In worst case, you can’t start watching until the pre-roll ad timers expire. This is how adblocking works on Twitch streams currently - you can only see a purple screen even if you block the ads.
And yes, the headless browser will need to use AI for human-like mouse movement and to solve captchas - basically whatever state-of-the-art technologies spammers and scrapers are already currently using.
Google is anticipating this future and is trying to implement and force hardware-based DRM for web video before then.
- Comment on YouTube might slow down your videos if you block ads 1 week ago:
Stripping down to a skeleton of a software is standard troubleshooting procedure. Ever had a plugin crash and consume 100% cpu? I had. Only way to sense is that fans are spinning up and page is laggy, and then look in about:performance and there it is. No one would have ever suspected that the website you’re visiting is deliberately introducing bugs in secret if it thinks you’re adblocking.
- Comment on YouTube might slow down your videos if you block ads 1 week ago:
It’s a tarpit. If they simply displayed a blocked “no vids for u” message, you’d get outraged, go complain online, look for workarounds, and eventually find a bypass. If everything still works but poorly, you get annoyed, turn off your adblocker to troubleshoot, possibly blame the adblocker for being “buggy” and keep it off. Their help page solution implies they are hoping for just that. There is no “smoking gun” blocked message to go complain online about, even though it is indeed their servers that are degrading your connection on purpose in secret. Or maybe you give up and leave their ecosystem entirely, which is no big loss for them.
The proper solution is to develop an adblock that they cannot detect is blocking ads. This may require actually downloading the ad video in background, and then lying that the video has played.
- Comment on Why don't these code-writing AIs just output straight up machine code? 1 month ago:
Only because it’s English and the model is already trained on a large corpus of English text, so it has some idea of what a “table row” is for example. It could learn the concept from reading assembly code from scratch, it would just take longer. Hell, even Lego bricks can be trained on! avalovelace1.github.io/LegoGPT/
Our system tokenizes a LEGO design into a sequence of text tokens, ordered in a raster-scan manner from bottom to top. … At inference time, LegoGPT generates LEGO designs incrementally by predicting one brick at a time given a text prompt.
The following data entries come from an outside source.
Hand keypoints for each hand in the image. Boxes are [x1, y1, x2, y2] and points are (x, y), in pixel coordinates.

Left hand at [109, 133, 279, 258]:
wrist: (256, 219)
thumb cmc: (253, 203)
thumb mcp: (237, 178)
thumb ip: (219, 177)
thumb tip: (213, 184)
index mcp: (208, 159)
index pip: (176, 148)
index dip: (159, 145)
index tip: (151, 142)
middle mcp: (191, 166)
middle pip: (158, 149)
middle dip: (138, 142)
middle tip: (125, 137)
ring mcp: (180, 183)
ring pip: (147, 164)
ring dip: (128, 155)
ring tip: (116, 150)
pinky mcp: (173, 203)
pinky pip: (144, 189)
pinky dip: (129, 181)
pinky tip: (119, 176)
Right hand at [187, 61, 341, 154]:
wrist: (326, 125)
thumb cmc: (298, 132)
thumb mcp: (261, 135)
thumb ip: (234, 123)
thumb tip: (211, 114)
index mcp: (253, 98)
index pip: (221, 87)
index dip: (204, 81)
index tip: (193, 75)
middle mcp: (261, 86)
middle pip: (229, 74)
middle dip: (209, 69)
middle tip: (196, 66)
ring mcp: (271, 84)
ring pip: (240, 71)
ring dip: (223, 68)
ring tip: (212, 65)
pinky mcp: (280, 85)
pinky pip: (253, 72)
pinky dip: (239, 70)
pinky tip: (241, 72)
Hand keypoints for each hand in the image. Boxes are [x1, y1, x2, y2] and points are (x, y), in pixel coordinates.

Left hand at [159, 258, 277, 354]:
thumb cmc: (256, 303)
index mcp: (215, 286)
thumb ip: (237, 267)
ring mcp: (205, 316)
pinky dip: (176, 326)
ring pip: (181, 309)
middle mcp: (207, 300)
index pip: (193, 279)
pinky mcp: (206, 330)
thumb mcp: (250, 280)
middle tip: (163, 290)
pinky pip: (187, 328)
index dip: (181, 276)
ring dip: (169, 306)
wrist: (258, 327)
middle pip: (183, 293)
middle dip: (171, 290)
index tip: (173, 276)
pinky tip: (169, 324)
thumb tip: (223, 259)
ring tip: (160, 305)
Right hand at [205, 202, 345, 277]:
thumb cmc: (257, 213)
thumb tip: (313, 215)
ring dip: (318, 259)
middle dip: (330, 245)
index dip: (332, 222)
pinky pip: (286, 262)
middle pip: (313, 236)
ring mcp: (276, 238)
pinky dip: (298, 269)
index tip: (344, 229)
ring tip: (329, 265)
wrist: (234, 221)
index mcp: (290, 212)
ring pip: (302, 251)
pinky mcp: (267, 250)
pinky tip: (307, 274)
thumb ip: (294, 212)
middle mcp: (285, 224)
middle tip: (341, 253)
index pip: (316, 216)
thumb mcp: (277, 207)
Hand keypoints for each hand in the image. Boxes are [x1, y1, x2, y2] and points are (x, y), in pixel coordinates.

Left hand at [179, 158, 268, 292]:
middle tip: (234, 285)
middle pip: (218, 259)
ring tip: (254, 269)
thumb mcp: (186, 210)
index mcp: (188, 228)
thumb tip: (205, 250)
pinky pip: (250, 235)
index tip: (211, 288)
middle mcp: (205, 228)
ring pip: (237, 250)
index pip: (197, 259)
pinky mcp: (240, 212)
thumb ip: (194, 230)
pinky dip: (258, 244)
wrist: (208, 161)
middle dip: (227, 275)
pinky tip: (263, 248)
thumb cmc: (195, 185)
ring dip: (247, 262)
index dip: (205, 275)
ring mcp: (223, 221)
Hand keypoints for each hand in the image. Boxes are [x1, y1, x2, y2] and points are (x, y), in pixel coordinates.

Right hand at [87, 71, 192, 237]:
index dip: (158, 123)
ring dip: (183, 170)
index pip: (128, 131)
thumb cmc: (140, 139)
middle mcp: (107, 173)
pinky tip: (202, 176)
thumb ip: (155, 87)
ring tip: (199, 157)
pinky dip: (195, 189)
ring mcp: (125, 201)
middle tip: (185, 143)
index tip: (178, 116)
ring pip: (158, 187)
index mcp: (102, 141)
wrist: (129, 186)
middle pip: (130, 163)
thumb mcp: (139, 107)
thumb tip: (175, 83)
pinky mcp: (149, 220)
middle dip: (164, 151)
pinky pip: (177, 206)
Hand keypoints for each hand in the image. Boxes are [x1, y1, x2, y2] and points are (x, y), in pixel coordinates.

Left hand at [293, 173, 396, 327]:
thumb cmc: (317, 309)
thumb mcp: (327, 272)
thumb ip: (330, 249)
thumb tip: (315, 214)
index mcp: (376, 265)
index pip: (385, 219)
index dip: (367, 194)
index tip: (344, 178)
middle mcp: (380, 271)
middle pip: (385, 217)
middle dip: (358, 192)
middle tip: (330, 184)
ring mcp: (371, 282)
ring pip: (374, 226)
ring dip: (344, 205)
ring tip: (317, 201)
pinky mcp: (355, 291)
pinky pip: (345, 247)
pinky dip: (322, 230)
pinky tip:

- Comment on Why don't these code-writing AIs just output straight up machine code? 1 month ago:
Language is language. To an LLM, English is as good as Java is as good as machine code to train on. I like to imagine if we suddenly uncovered a library of books left over from ancient aliens, we could train an LLM on it (as long as the symbols themselves are legible), and it would generate stories in the alien language that would sound correct to the aliens, even though the alien world and alien life are completely unknown and incomprehensible to us.
- Comment on Me when I zoom past traffic on my e-scooter 1 month ago:
sacrifice the luxury of convenience and being able to get doordash whenever you want
Not necessary. I live in Manhattan and the street canyons are full of doordasher ebikes, and grocery store isles are jammed with instacarter trailer carts which they then hitch up to more ebikes.
- Comment on Me when I zoom past traffic on my e-scooter 1 month ago:
otherwise empty bike lane
Over here in New York, everyone got an e-bike and now we get bike jams in the bike lane during commute hour. Dunno how I should feel about it. Aladeen? :(: Still faster than a car for sure.
- Comment on At least 4,500 Americans per year die from hydroxyl acid exposure 1 month ago:
I saw a study that DHMO is stored in the balls.